Ms Shepherd began the course in January, taking part in regular sessions until September. One of the benefits, she says, is that the course helped her to come out of her shell.
“I lacked in confidence, so doing these courses and meeting new people was hard. But as I did the courses, I got to know everyone, so it gave me a really big confidence boost.”
Another positive outcome for her has been her employment as a whg ‘community champion’ since her completion of the programme. The role involves helping organise community outreach courses and liaising with members of the local community to ensure their attendance.
Overall, the programme has helped Ms Shepherd turn her life around.
“I came away with knowledge about a lot of things I thought I would probably never know about and being able to cope with my mental health a lot better,” she says.
With the Universal Credit roll-out continuing at pace, it is more important than ever for social landlords to ensure tenants are able to pay their rents.
To prepare for the shift from housing benefit to Universal Credit, 20,000-home whg has launched a ‘Rent First’ campaign to ensure that new and existing tenants understand the importance of prioritising rent payments.
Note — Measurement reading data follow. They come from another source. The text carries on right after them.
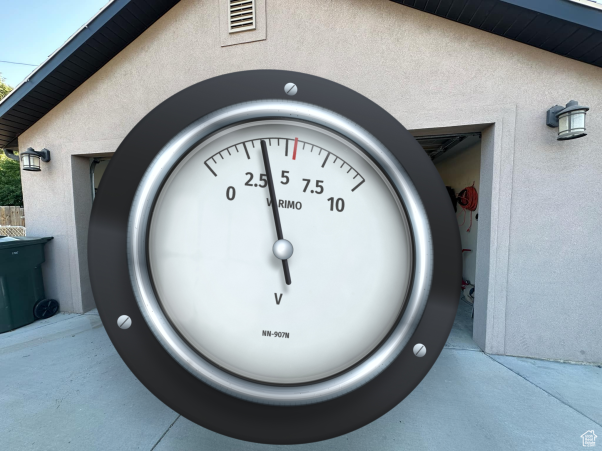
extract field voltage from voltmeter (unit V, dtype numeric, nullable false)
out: 3.5 V
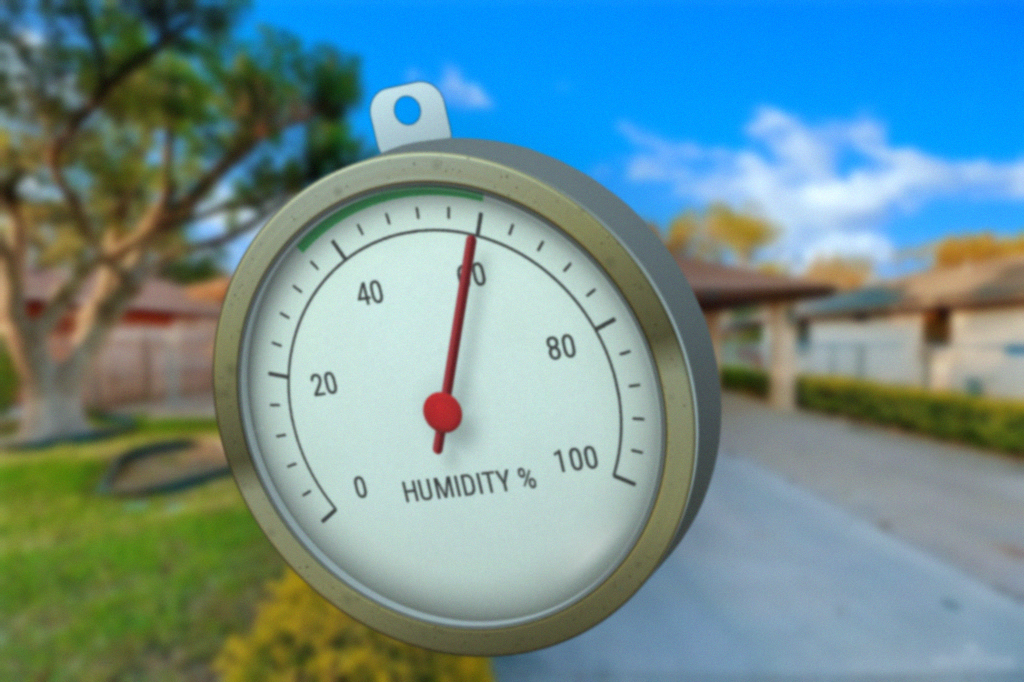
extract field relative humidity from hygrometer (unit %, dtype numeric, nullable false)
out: 60 %
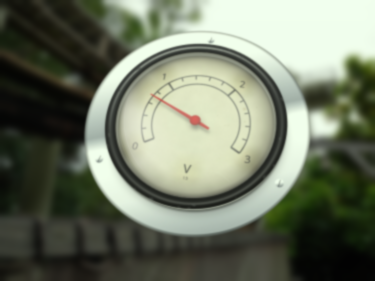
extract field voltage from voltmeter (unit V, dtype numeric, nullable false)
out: 0.7 V
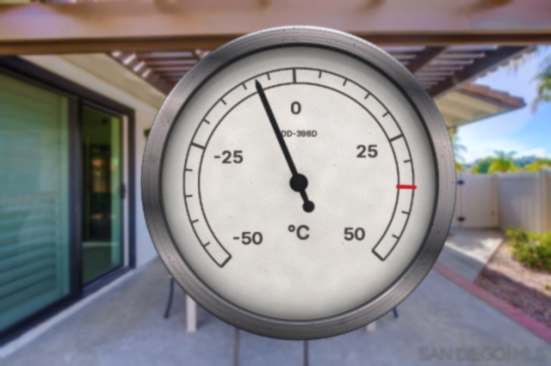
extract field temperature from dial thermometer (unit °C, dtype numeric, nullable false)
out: -7.5 °C
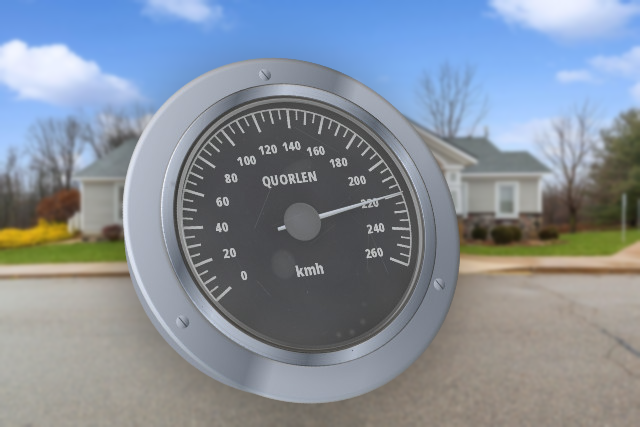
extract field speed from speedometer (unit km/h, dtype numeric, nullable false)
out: 220 km/h
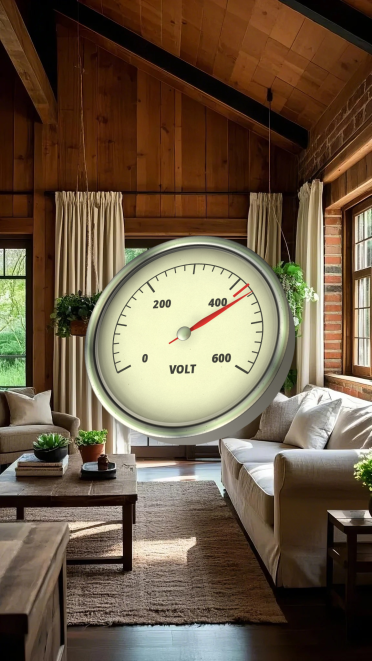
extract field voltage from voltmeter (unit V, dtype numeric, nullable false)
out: 440 V
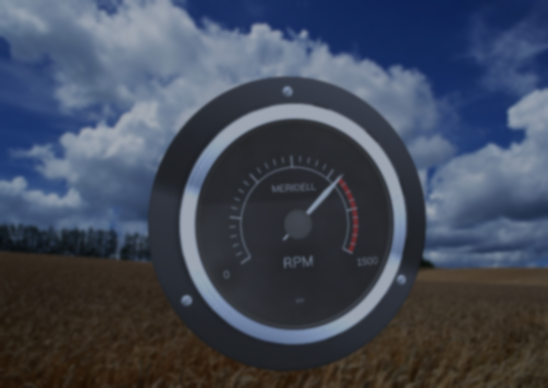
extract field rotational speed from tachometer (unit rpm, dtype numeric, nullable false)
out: 1050 rpm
When Karen Reeves and her husband Bill (above) made enquiries about moving into Cardan Pointe, a retirement living scheme in Walsall, the landlord was on hand to help ensure the couple could afford it.
They initially approached whg about moving into the property to house Ms Reeves’ mother, but eventually decided they would be interested in living there as well.
Anita Williams, a technical specialist occupancy advisor at whg, helped the couple through the financial application to ensure they could afford the property. There was a question mark over whether their finances could stretch to cover the costs because the flat at Cardan Pointe was more expensive than their previous home.
However, Ms Williams helped the couple fill in all the relevant forms. “She was very helpful and went through all the housing benefits with us,” adds Ms Reeves. Fortunately, the couple’s application was successful, thanks to Ms Williams’ assistance.
“We did not think we had got one, but within two weeks [Ms Williams] came back and told us we had, and on the same floor as the one my mum had got.”